### DATA SECTION:

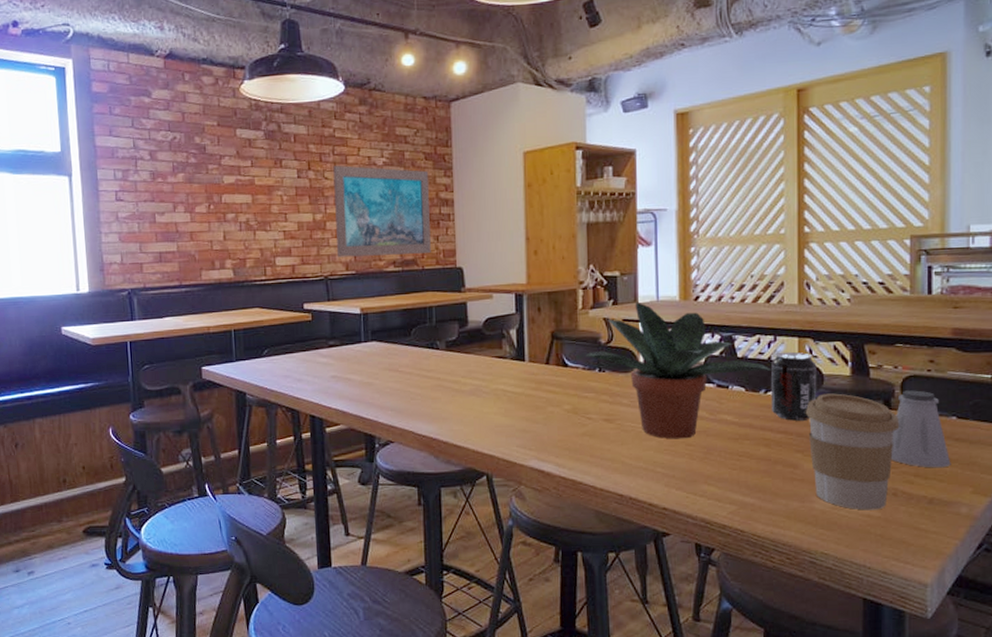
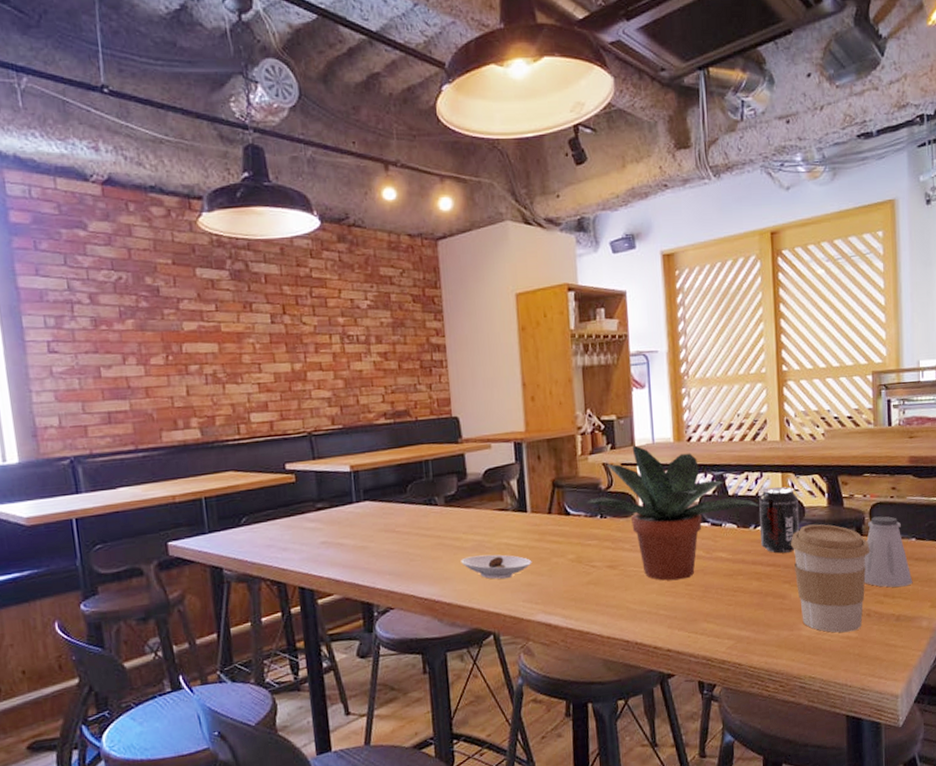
wall art: present [333,165,431,257] -> none [311,308,424,411]
saucer: none [458,399,528,424] -> present [461,554,532,579]

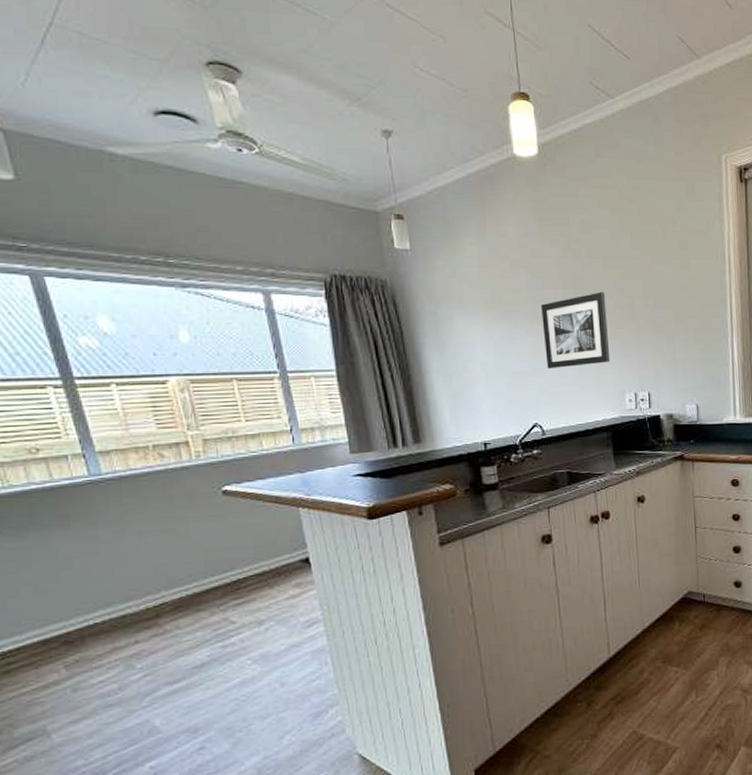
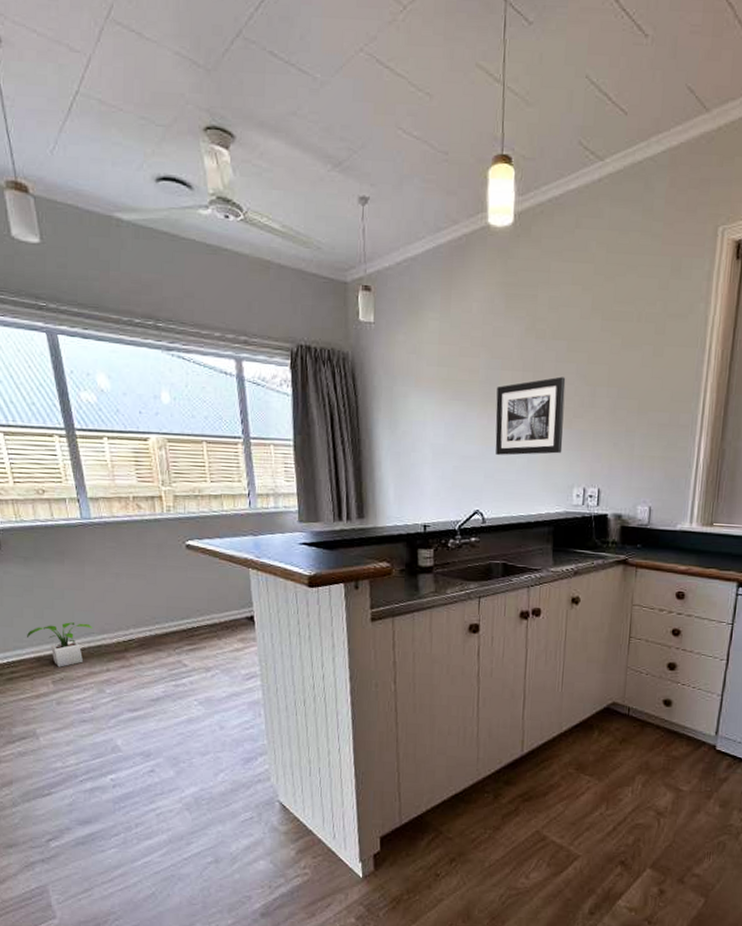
potted plant: none [26,592,114,648] -> present [27,622,93,667]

### WHAT IS NEEDED:
Word for word, restate the material above; do not carry over the pictures.

### RESPONSE:
wall art: present [333,165,431,257] -> none [311,308,424,411]
saucer: none [458,399,528,424] -> present [461,554,532,579]

potted plant: none [26,592,114,648] -> present [27,622,93,667]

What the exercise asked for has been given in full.